The hernia on Xu’s left side healed but he continued to suffer agonies on the right side of his groin. Full healing came from another dream years later, on a dreadful night when Xu thought he was dying, freezing under furs and a quilt despite the summer heat. He was begging for his departed parents to come and take him to a better place. "I suddenly heard a sound like talking and laughing. On my bed, startled, I said to myself, 'This is what I sound like! Could it be that my aerial soul has come back?' Then I threw off the quilt, opened the bed curtains, and felt relieved and refreshed." The artist has followed Hun's description of what he saw in the courtyard when he pulled back the bed curtains: a ghostly homunculus - his double, on a smaller scale, floating under the trees. The artist has succeeded in giving us a rare portrayal of the reyturn of a wandering hun soul, embodied in subtle translucent stuff. The painter has added an arc of pearly light between the diaphanous figure in the garden and the sick man in bed. Looking closer, we see that the aerial soul is going to reenter the sick man's head through a kind of energy funnel. This soul recovery had wonderful effects. Xun reported that within a month, his condition was completely healed and he returned to work.


#22 Return of the Aerial Soul


This is not the story of a Daoist sage on a mountain top or ecstatic poet accustomed to roaming with immortals and lyricizing out-of-body adventures. It is the record of a Confucian bureaucrat trained to exercise sober good judgment - think of Judge Dee - with no mystical aspirations, just the desire to set down important facts from his life exactly as they played out. The gifts of Xu's album for the modern reader include its candid account of how dream events brought healing of a physical condition, the rare depiction of an "aerial soul" and its relation to a body, and the juicy description of the sense of taste coming vividly alive in a dream.

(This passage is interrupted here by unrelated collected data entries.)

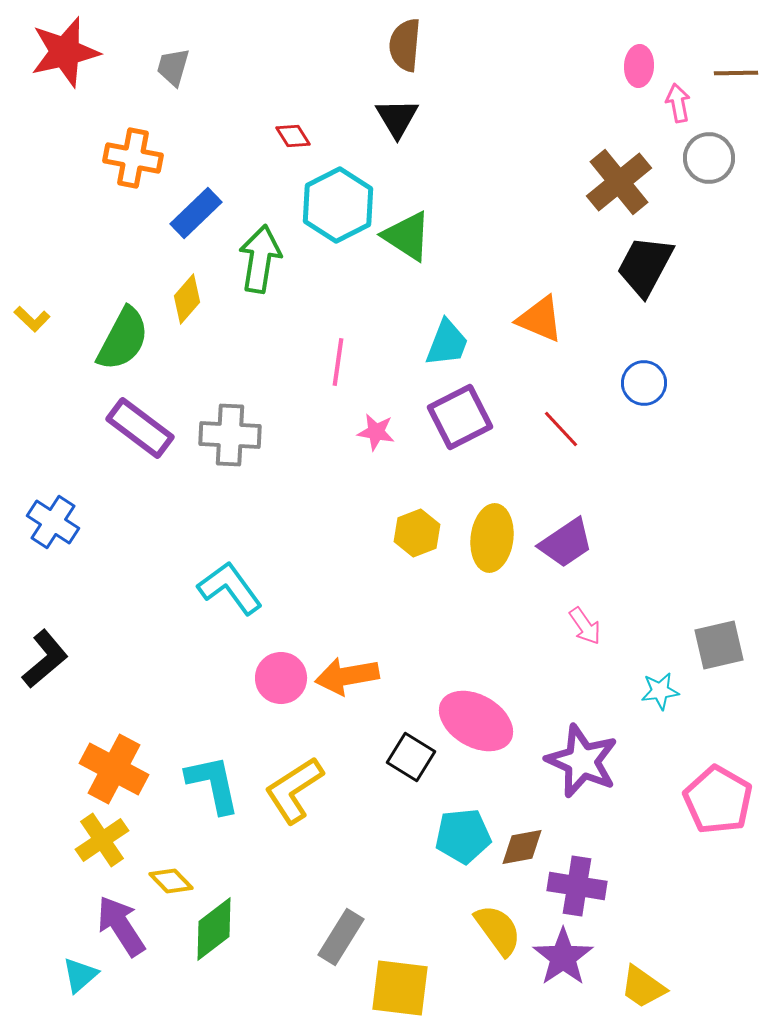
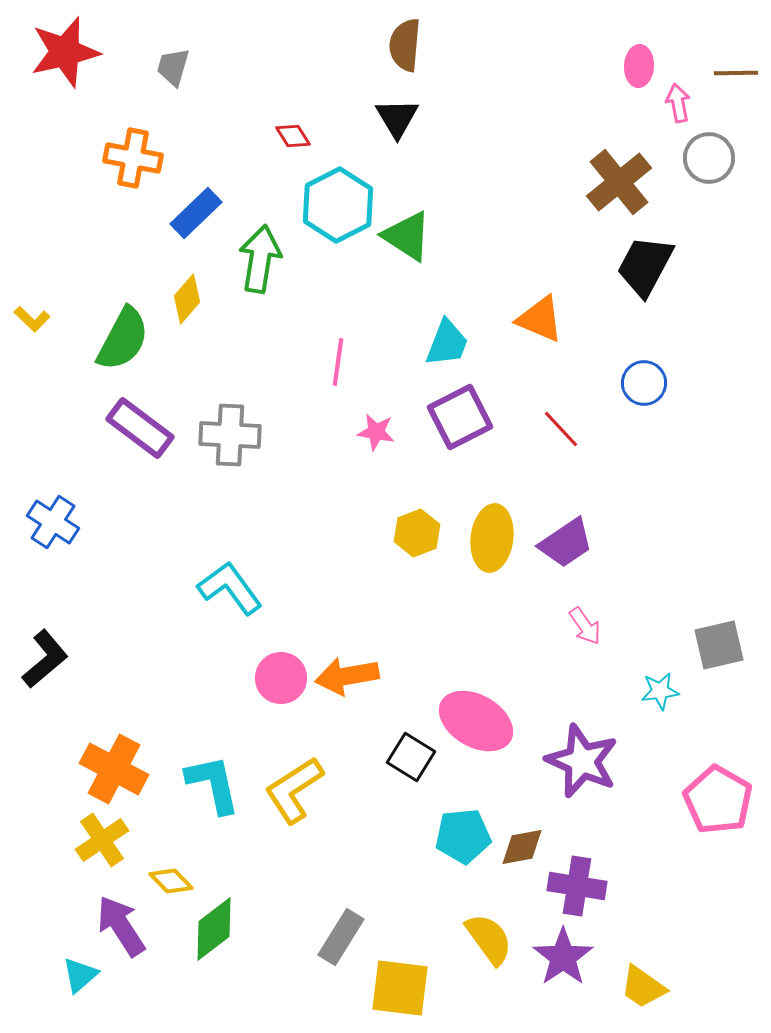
yellow semicircle at (498, 930): moved 9 px left, 9 px down
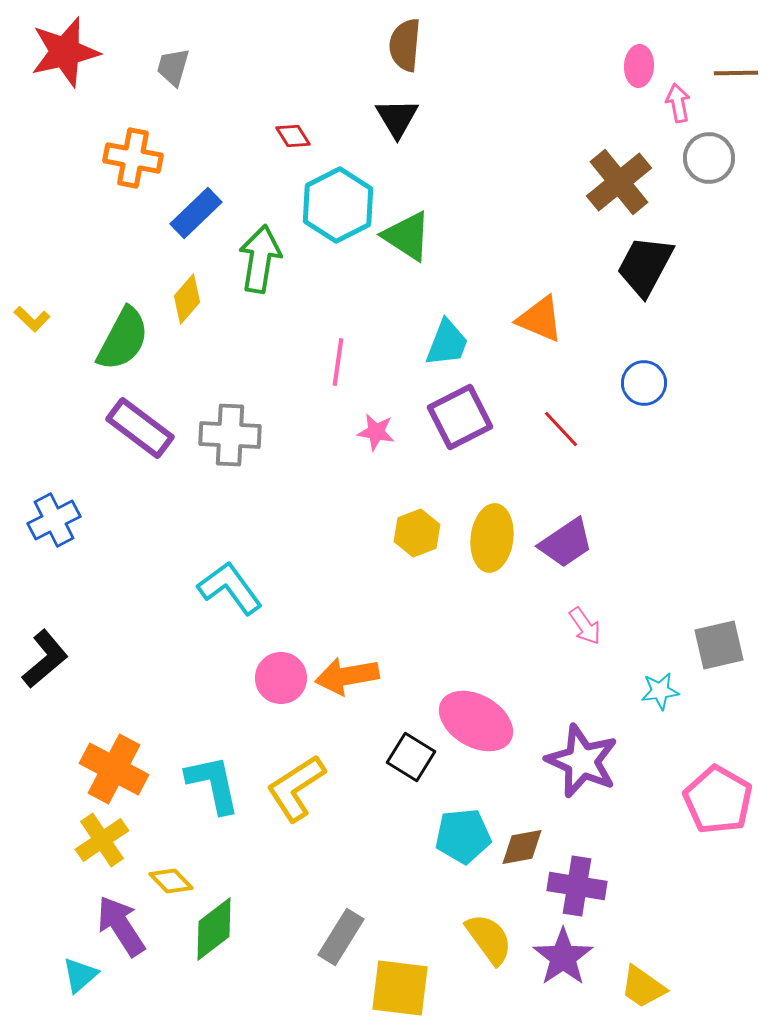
blue cross at (53, 522): moved 1 px right, 2 px up; rotated 30 degrees clockwise
yellow L-shape at (294, 790): moved 2 px right, 2 px up
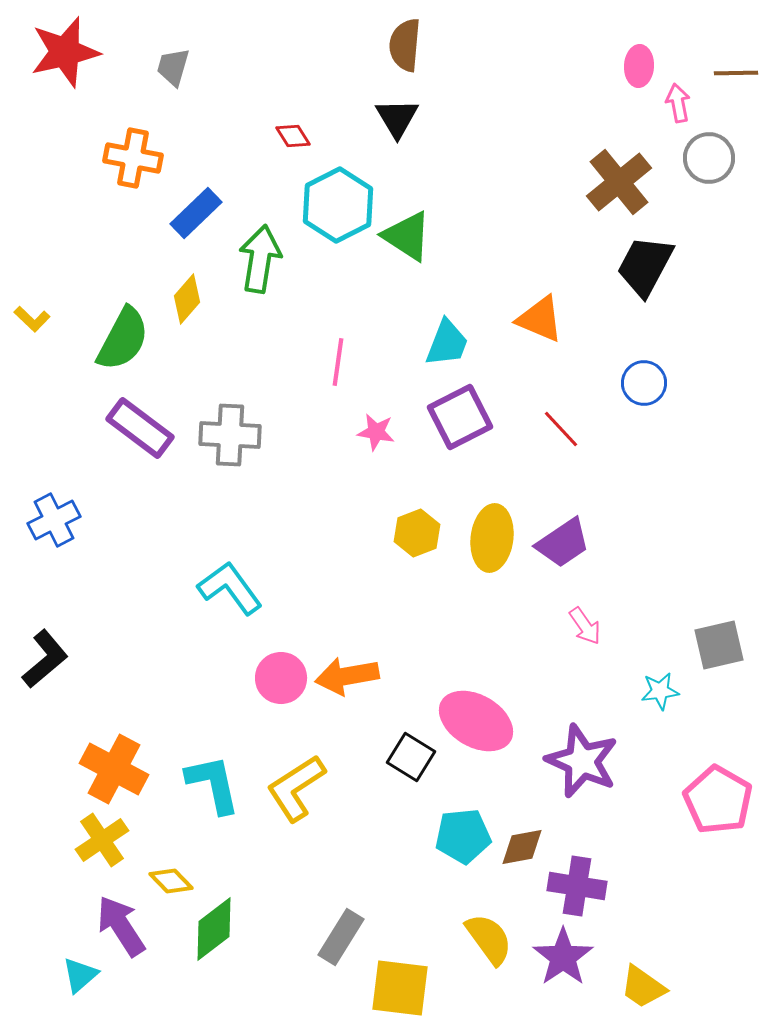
purple trapezoid at (566, 543): moved 3 px left
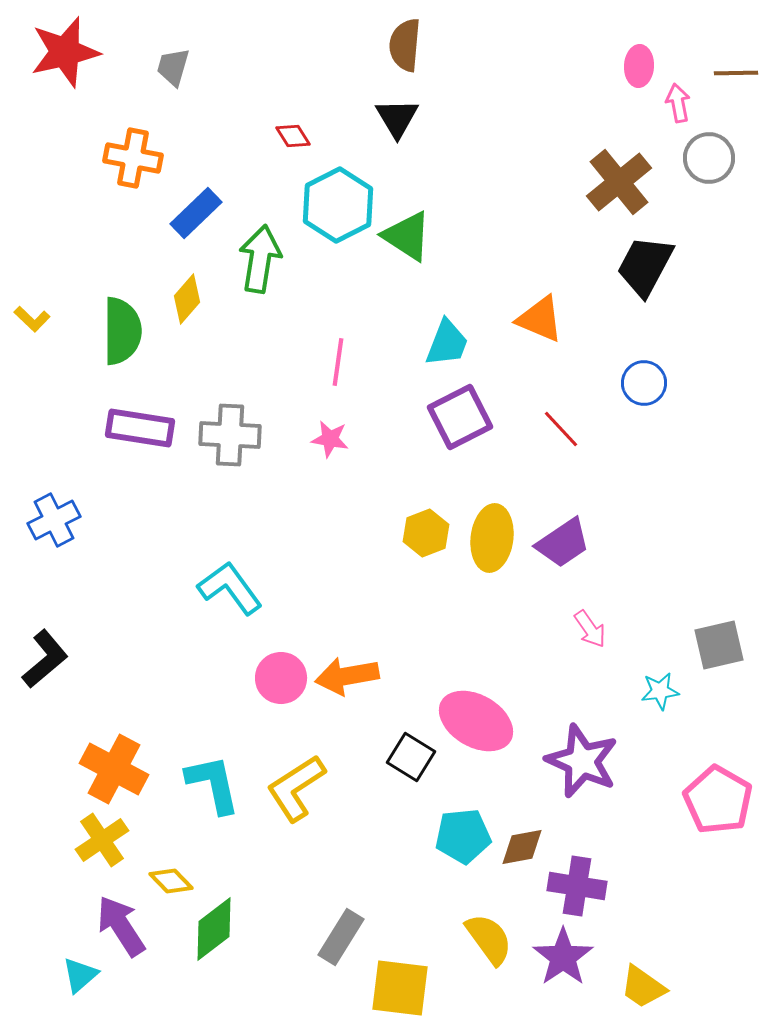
green semicircle at (123, 339): moved 1 px left, 8 px up; rotated 28 degrees counterclockwise
purple rectangle at (140, 428): rotated 28 degrees counterclockwise
pink star at (376, 432): moved 46 px left, 7 px down
yellow hexagon at (417, 533): moved 9 px right
pink arrow at (585, 626): moved 5 px right, 3 px down
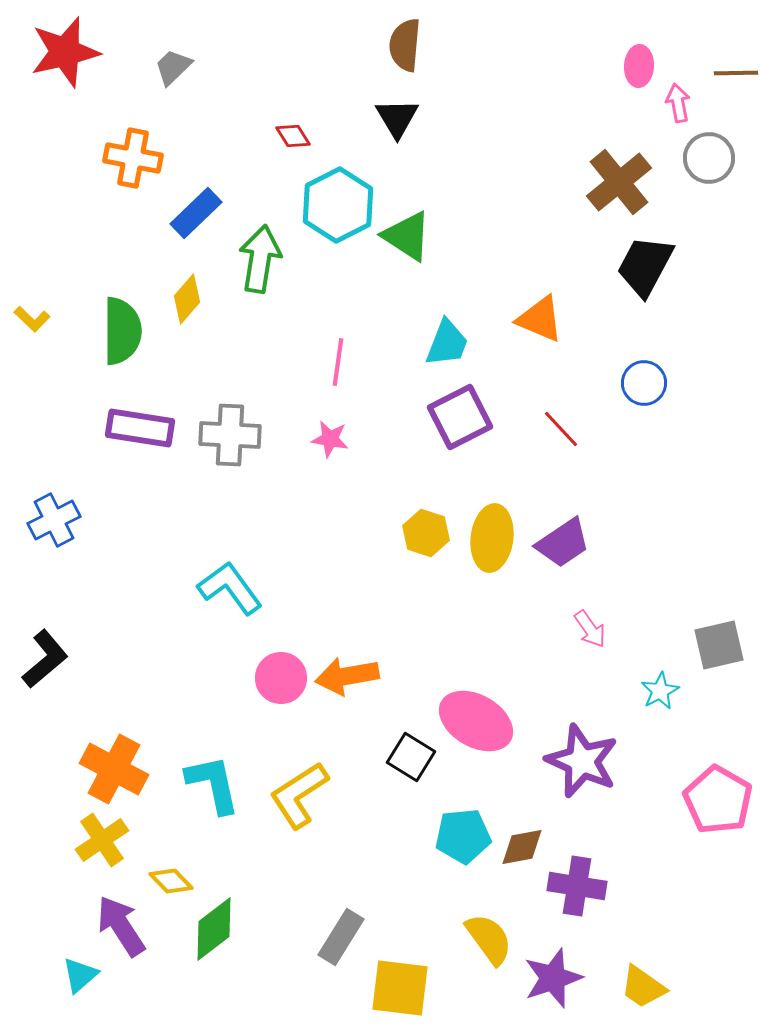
gray trapezoid at (173, 67): rotated 30 degrees clockwise
yellow hexagon at (426, 533): rotated 21 degrees counterclockwise
cyan star at (660, 691): rotated 21 degrees counterclockwise
yellow L-shape at (296, 788): moved 3 px right, 7 px down
purple star at (563, 957): moved 10 px left, 21 px down; rotated 16 degrees clockwise
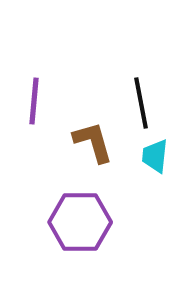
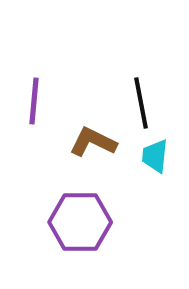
brown L-shape: rotated 48 degrees counterclockwise
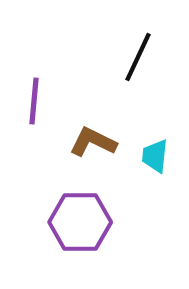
black line: moved 3 px left, 46 px up; rotated 36 degrees clockwise
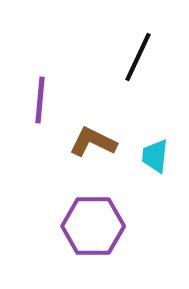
purple line: moved 6 px right, 1 px up
purple hexagon: moved 13 px right, 4 px down
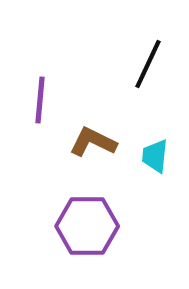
black line: moved 10 px right, 7 px down
purple hexagon: moved 6 px left
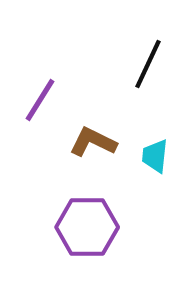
purple line: rotated 27 degrees clockwise
purple hexagon: moved 1 px down
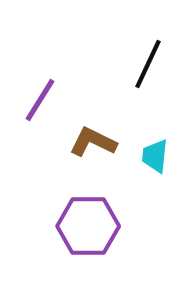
purple hexagon: moved 1 px right, 1 px up
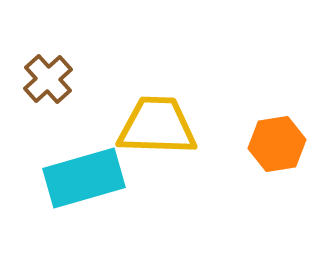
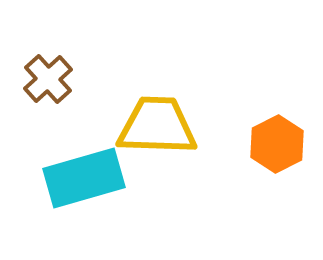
orange hexagon: rotated 18 degrees counterclockwise
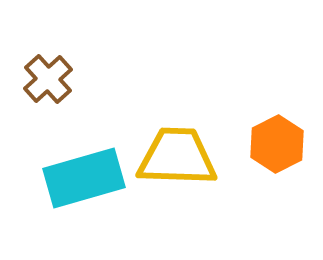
yellow trapezoid: moved 20 px right, 31 px down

Sources: Xu Xianqing’s pictures are in the Collections of the Palace Museum, Beijing. His texts are in Zhu Hong’s Xu Xianqing huanji tu yanjiu. The translations in Lynn A. Struve’s excellent book, The Dreaming Mind and the End of the Ming World. (Honolulu:University of Hawai‘i Press, 2019) pp. 134-5.

1 comment:

Justin Patrick Moore said...

Hi Robert.

I hope you have been well. Thank you for this wonderful account of dream healing from ancient China. I was eager to read it as I have been studying the I Ching the past year. Other than that, I just wanted to say hi and let you know that my first non-fiction book was published this year by Velocity Press in the UK -and it all happened by a series of synchronicities and the play of the library angel. Thanks for teaching me how to follow those. I've been getting my short stories published in various venues, especially the quarterly journal New Maps, where I also have been writing a column the past few years. I have other books in the works and one of the images that has continued to excite me is giving my contributions to the dream library. I still hold your teachings deer, and they have been a good companion on the roads of life.